Claudin 18.2-Targeted Drugs: Regulatory Status and Clinical Development
FDA and EMA Approved Drugs
Zolbetuximab
(Vyloy®) – Astellas Pharma
The ONLY Claudin 18.2-targeted therapy currently approved by FDA and
EMA
Regulatory Approvals:
•
Japan (MHLW): March 2024 ✅ – First approval worldwide
•
UK (MHRA): August 14, 2024 ✅
•
European Union (EMA): September 20, 2024 ✅
•
South Korea (MFDS): September 2024 ✅
•
United States (FDA): October 18, 2024 ✅
•
China (NMPA): January 2025 ✅
NICE (UK) Status:
❌ NOT RECOMMENDED –
March 12, 2025 (TA1046)
Reason for rejection:
•
Cost-effectiveness concerns –
ICER (incremental cost-effectiveness ratio) exceeded £20,000 per QALY threshold
•
NICE concluded that
zolbetuximab plus chemotherapy is less costly but also less effective
compared to nivolumab or pembrolizumab plus chemotherapy
•
Economic modeling did not
justify the cost relative to existing alternatives
•
Despite clinical benefit in
trials, the committee determined it does not represent acceptable use of NHS
resources
Implication: Zolbetuximab is licensed in the UK but will NOT be routinely
funded by NHS England, Wales, Scotland, or Northern Ireland
Approved Indication:
First-line treatment
of adults with:
•
Locally advanced
unresectable OR metastatic
•
HER2-negative
•
CLDN18.2-positive (defined as ≥75% of tumor cells with moderate-to-strong membranous
staining)
•
Gastric or gastroesophageal
junction (GEJ) adenocarcinoma
Given in
combination with: Fluoropyrimidine- and
platinum-containing chemotherapy (mFOLFOX6 or CAPOX)
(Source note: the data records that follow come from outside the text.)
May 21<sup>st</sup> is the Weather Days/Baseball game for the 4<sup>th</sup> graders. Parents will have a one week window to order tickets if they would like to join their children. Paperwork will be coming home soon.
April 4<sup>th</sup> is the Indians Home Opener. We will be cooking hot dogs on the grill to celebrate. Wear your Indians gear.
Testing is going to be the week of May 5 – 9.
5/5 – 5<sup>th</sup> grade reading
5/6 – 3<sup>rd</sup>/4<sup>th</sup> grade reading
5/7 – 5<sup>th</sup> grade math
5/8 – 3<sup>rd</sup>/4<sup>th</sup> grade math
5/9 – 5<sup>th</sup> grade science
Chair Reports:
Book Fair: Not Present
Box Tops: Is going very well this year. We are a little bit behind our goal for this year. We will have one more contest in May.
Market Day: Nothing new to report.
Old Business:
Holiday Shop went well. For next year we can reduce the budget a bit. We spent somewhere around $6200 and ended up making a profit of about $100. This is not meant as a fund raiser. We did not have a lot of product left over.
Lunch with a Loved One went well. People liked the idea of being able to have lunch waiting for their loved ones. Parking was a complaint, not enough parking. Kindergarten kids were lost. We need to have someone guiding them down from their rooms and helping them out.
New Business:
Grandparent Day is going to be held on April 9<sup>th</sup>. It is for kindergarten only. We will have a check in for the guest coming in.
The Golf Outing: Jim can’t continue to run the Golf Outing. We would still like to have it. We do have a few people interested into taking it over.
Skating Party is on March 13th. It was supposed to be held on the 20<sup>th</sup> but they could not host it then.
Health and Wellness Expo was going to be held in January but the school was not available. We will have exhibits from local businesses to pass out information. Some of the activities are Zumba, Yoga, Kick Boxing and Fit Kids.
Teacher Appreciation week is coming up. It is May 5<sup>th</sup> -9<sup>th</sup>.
Supporting Clinical Trials:
1.
SPOTLIGHT Trial
(NCT03504397): Zolbetuximab + mFOLFOX6 vs. placebo
+ mFOLFOX6
–
Median OS: 14.39 months vs.
12.16 months (HR 0.77; P=0.0053)
–
Median PFS: 10.61 months vs.
8.67 months (HR 0.75; P=0.0066)
–
24-month OS: 38.8% vs. 28.4%
2.
GLOW Trial (NCT03462719): Zolbetuximab + CAPOX vs. placebo + CAPOX
–
Median OS: 14.39 months vs.
12.16 months (HR 0.77; P=0.0053)
–
Median PFS: 8.21 months vs.
6.80 months
–
Consistent benefit across
subgroups
Companion Diagnostic:
VENTANA CLDN18
(43-14A) RxDx Assay (Roche)
•
CE Mark approved October 9,
2024
•
FDA-approved companion
diagnostic
•
Identifies patients eligible
for zolbetuximab treatment
•
~38% of screened gastric/GEJ
cancer patients test CLDN18.2-positive
Dosing:
•
Loading doses: 800 mg IV on Cycle 1 Day 1; 600 mg IV on Cycle 1 Days 8 and 15
•
Maintenance: 600 mg IV every 3 weeks (with mFOLFOX6) OR 800 mg IV every 2 weeks
(with CAPOX)
•
Continue until disease
progression or unacceptable toxicity
Most Common Adverse Events:
•
Nausea (82-88%)
•
Vomiting (67-78%)
•
Decreased appetite (44-49%)
•
Most AEs are grade 1-2 and
manageable with antiemetics and supportive care
Drugs in
Late-Stage Clinical Development
1. CT041
(Satri-cel / Satricabtagene Autoleucel) – CARsgen Therapeutics
Type: CLDN18.2-targeted autologous CAR-T
cell therapy
Regulatory Designations:
•
China NMPA: Breakthrough Therapy Designation (March 2025) + Priority Review
(May 2025)
•
US FDA: Regenerative Medicine Advanced Therapy (RMAT) designation (January
2022)
•
US FDA: Orphan Drug Designation (September 2020)
•
EMA: PRIME designation
Development Status:
•
NDA submission to China NMPA: Expected June 2025
•
Potential approval: Could become world’s first approved CAR-T for solid tumors in 2025
•
Phase II pivotal trial
published: The Lancet (June 2025)
Indication:
Treatment of CLDN18.2-positive
advanced gastric/gastroesophageal junction adenocarcinoma in patients who have
failed ≥2 prior lines of therapy
Key Efficacy Data
(Phase II CT041-ST-01):
•
Objective Response Rate
(ORR): 54.9%
•
Disease Control Rate (DCR): 96.1%
•
Median Overall Survival: 9.0 months (high CLDN18.2 expression subgroup: 13.1 months)
•
Median PFS: 6.9 months
•
Superior to chemotherapy
comparator arm
Safety:
•
Manageable toxicity profile
•
Cytokine release syndrome (CRS)
observed but manageable
•
On-target off-tumor gastric
toxicity remains a challenge being addressed through AND-gate CAR technology
2. IBI343 –
Innovent Biologics / Takeda (October 2025 partnership)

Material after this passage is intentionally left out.